Hugh Grant, Neil Gaiman, David Olusoga Sign Open Letter Condemning Undermining of U.K. Broadcasters by Streamers, Government

Writer Neil Gaiman, actor Hugh Grant and historian and presenter David Olusoga are among 120 well-known British figures who have signed an open letter decrying the threat to public service broadcasters from streamers and government.

The letter, from campaign group the British Broadcasting Challenge, chaired by former BBC creative officer Pat Younge, states that PSBs such as the BBC, ITV, Channel 4 and Channel 5 are “under severe threat” from “unregulated streaming services and ‘click-bait’ content of big-tech companies” and also from the U.K. government.

Also signed by actors Michael Sheen and Steve Coogan, author Salman Rushdie and filmmaker Armando Iannucci, the letter is addressed to U.K. Secretary of State for Digital, Culture, Media and Sport, Oliver Dowden. It points out that funding to the BBC has been cut by 30% and states that “the safeguards supporting the PSB structures at ITV, C4 and C5 have been undermined and would be further damaged by the privatization of C4.”

The group takes issue with a specific public service broadcasting advisory panel, which was appointed in November to “provide independent expertise and advice as part of the government’s strategic review of public service broadcasting.” Among its members are Nicola Mendelsohn, VP for Europe, Middle East and Africa at Facebook; Sophie Turner Laing, former CEO of Endemol Shine Group; and Jane Turton, chief executive of All3Media.

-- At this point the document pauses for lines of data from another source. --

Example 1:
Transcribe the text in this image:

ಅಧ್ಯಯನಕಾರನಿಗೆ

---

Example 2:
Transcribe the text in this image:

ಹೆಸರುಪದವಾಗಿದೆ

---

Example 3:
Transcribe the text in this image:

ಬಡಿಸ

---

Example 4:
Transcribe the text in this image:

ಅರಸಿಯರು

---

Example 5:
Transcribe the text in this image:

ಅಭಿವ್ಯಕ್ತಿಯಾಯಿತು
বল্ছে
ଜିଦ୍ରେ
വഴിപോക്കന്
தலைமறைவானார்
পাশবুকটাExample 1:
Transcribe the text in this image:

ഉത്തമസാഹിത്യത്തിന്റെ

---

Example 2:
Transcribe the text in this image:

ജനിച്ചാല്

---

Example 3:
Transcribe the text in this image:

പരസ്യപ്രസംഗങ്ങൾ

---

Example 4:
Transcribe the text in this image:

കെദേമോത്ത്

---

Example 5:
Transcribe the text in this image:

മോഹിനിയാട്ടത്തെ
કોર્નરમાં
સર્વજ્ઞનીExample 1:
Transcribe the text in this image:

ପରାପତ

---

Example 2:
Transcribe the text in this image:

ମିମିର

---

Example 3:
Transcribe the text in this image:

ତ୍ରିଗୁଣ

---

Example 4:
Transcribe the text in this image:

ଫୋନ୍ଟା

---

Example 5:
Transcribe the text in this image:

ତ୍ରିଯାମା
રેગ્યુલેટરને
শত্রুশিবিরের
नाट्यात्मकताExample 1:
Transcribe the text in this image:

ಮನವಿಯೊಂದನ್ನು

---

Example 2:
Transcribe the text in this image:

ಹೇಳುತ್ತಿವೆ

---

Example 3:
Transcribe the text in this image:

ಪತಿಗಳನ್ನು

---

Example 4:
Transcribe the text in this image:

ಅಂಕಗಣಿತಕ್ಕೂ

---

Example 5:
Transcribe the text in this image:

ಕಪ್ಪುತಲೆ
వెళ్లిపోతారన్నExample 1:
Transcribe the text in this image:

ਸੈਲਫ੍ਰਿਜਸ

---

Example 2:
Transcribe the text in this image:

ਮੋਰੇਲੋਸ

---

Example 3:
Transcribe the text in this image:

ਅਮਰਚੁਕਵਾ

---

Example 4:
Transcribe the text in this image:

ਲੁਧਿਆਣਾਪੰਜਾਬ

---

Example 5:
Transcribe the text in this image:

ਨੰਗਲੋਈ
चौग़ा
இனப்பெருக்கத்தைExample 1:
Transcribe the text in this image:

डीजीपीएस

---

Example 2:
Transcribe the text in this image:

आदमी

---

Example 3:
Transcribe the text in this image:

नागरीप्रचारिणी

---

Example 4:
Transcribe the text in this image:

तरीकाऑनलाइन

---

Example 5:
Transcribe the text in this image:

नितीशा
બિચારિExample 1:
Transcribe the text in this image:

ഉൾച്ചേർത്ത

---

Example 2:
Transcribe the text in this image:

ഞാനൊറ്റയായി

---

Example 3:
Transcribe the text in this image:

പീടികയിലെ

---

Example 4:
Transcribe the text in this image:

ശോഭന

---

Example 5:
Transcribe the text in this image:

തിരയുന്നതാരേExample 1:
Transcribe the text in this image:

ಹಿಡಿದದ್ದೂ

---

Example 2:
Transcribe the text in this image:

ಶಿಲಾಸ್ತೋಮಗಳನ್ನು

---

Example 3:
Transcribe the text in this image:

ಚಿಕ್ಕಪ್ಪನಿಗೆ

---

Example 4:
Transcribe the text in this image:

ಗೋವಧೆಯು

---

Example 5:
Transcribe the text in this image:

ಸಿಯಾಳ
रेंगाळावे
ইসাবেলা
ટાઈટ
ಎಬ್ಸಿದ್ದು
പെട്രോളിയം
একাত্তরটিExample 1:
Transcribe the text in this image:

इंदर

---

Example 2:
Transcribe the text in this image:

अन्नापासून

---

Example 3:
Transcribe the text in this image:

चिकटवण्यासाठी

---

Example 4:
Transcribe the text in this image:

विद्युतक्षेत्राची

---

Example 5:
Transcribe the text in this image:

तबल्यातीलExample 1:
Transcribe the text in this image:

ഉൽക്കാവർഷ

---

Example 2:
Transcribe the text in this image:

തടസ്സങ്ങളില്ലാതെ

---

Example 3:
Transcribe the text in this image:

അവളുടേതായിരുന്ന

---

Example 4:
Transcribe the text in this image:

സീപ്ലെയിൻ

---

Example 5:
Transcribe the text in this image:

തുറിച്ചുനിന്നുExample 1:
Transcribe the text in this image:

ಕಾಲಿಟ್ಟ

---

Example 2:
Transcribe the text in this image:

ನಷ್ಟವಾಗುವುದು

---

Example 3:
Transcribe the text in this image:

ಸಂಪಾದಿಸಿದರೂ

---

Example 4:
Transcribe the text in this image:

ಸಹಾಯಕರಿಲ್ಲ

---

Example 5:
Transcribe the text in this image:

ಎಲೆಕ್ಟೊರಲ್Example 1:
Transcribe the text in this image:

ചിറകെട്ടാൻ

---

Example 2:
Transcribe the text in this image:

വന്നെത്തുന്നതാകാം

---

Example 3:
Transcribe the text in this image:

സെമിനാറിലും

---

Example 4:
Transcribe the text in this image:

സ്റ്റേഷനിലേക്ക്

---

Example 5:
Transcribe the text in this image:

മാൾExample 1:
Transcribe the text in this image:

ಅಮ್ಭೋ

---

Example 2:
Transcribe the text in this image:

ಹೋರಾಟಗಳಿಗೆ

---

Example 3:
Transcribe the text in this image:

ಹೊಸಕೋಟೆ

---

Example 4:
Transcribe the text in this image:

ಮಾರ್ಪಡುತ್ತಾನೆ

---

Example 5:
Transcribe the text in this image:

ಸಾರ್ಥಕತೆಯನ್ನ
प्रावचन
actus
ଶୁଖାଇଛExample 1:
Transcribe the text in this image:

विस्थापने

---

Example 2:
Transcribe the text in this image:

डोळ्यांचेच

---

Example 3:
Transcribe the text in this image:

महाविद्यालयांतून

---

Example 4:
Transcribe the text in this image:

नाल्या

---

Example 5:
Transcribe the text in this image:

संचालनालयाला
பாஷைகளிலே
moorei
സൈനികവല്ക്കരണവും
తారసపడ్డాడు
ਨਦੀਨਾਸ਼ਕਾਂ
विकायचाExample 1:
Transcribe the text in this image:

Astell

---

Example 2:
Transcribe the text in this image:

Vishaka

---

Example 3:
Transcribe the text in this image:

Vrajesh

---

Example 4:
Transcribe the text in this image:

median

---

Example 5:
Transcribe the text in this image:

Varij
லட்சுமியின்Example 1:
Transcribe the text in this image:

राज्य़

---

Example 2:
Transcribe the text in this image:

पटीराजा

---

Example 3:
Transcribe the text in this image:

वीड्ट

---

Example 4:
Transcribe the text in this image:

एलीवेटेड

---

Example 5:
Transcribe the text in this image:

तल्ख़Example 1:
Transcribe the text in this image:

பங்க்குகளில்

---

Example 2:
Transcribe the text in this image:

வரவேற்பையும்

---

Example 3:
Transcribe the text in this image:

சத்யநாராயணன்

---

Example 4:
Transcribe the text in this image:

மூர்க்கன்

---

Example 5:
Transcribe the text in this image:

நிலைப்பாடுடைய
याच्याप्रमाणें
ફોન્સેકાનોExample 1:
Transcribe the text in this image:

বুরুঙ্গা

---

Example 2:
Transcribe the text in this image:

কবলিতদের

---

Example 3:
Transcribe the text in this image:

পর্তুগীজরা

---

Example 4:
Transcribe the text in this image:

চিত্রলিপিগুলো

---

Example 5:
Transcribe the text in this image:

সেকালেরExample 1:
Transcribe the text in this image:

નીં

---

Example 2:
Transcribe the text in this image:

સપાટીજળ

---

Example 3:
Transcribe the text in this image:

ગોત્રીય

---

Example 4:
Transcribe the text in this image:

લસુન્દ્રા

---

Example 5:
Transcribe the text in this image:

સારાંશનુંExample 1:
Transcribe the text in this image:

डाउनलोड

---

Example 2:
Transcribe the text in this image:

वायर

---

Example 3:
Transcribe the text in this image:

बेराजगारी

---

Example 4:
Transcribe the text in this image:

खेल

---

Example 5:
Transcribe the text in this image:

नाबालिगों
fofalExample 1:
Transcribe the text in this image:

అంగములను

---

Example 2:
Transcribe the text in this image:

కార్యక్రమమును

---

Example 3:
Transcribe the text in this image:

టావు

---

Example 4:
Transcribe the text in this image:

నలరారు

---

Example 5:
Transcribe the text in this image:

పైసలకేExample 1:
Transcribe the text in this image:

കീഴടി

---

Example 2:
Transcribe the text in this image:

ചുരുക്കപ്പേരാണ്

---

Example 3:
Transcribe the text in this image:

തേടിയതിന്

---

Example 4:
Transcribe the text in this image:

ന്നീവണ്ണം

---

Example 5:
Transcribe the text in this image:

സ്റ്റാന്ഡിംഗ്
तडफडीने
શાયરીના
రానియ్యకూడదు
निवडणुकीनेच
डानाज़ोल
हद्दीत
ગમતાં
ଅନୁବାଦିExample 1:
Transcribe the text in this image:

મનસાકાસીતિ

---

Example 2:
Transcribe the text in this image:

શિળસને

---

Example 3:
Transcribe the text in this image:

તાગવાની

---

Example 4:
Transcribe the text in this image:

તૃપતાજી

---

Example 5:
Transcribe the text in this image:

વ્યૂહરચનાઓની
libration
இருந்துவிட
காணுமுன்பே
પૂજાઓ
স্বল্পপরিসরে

“We are concerned that the government is being advised by a panel not set up under the Cabinet Office guidelines, meeting in secret with no public record of its agenda, discussions or recommendations,” the letter states.

“We take a different view. We believe that this is the moment — in an era of misinformation and the ‘weaponized’ politicization of news and opinion — to build up our Great British public service broadcasters rather than diminish them; to stop short-sighted political and financial attacks; to provide a vision for the future that allows our PSB system to grow as a trusted independent network that is worthy of the U.K., its citizens and the world.”

The letter goes on to call for an “honest public debate that explores the world-class advantages that our unique PSB system gives us now.”

Variety has approached the U.K. Department for Digital, Culture, Media and Sport for comment.